Yeah, but where’s the dividing line? It’s entirely arbitrary. For example:

I know Excel somewhat wel’m not where I used to be. Let’s say I get a small data set I need to clean up and then do some formulas, and why not, do a regression on some of the data. It’s been 15 years since the last time I needed to get this deep into Excel. I spend 3 minutes with Claude and have it slap the formulas in. Or I can search for 4 sites that have the formulas I need and do it manually, and it’ll take maybe 30 minutes to get it done.

Have I just “vibecoded” this Excel sheet?

Ahh!!! Thanks so much! I had searched for tons of things, and “sport tracking buddy” was not on my radar to search for.

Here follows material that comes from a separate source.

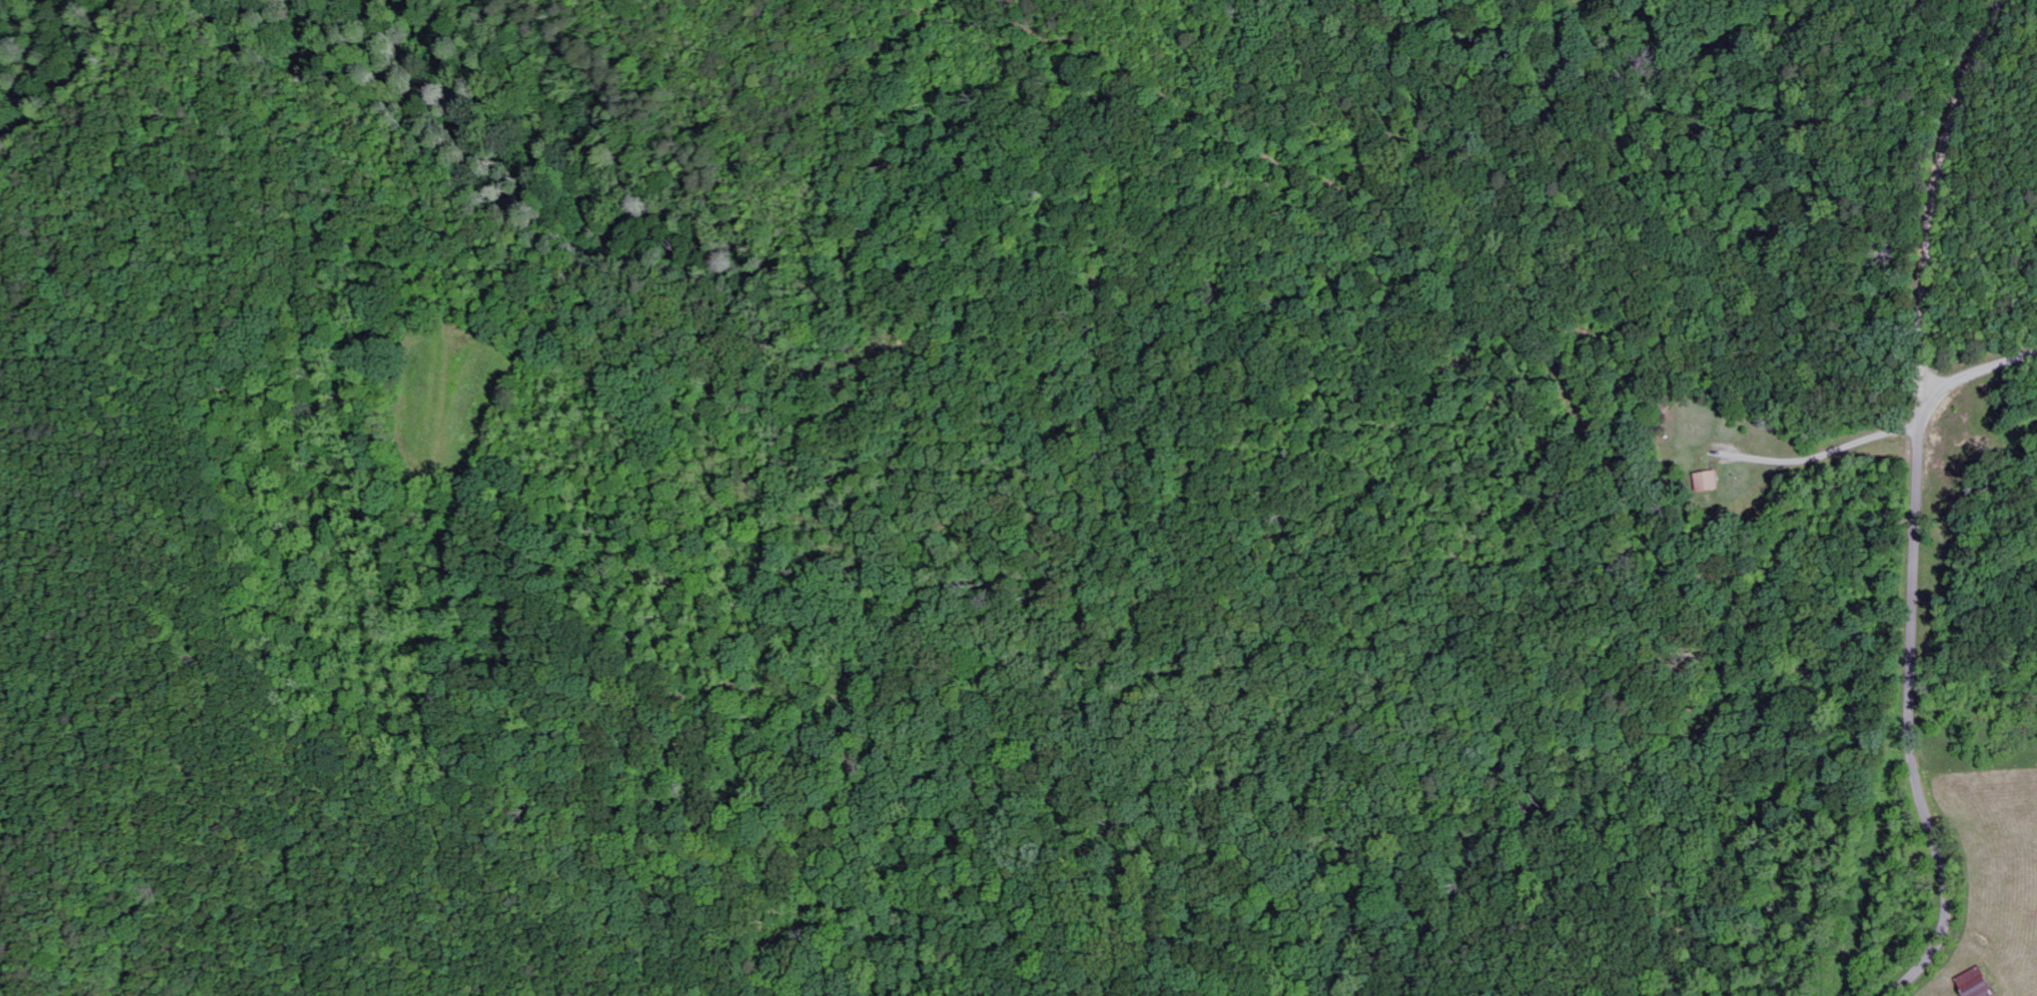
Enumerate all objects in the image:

I always think about how The French Dispatch describes modern art:

One way to tell if a modern artist actually knows what he’s doing is to get him to paint you a horse, or a flower, or a sinking battleship, or something that’s actually supposed to look like the thing that it’s actually supposed to look like. Can he do it? […] The point is, he could paint this [classic portrait] beautifully if he wanted, but he thinks this [modern art] is better.

I think it’s similar here: Basically, prove you’re an Excel wizard first :slight_smile:


Proton recently has come under some fire for using Cursor AI, but I’m not particularly concerned about the quality of their code, because they’re Proton and they built Proton Mail for over a decade without AI. If you’re coming right out of the gate with your Cursor-generated product on the other hand, then you’re vibe coding lol

5 Likes

I agree with this assessment 100%. Where I think the lack of alignment lies is simply the nuts-and-bolts practicality of it all vs. the stigma and internet outrage.

Case in point, the Cursor use at Proton: It’s entirely possible that this was as simple as 1 intern using Cursor and their supervisor not doing a thorough review of their code. Or Proton doing a review of Cursor to see if the results could work for them to save money and time. And while Cursor is obviously an AI-first IDE, it’s entirely possible to use Cursor without an LLM. But the stigma with lack of understanding is what churned speculative outrage and pitchforks to come out, as if this endemic to Proton and the whole company was magically now a 22-year-old who “made an app” that was spaghetti code and exposed databases.

None of this prevents anyone from “vibecoding” or using LLMs for one of the 8 things they’re actually good for. What it does is encourage obfuscation, or force tribalism so that anyone willing to say how they got the code can only do so within a large community of other people who have the same expectations.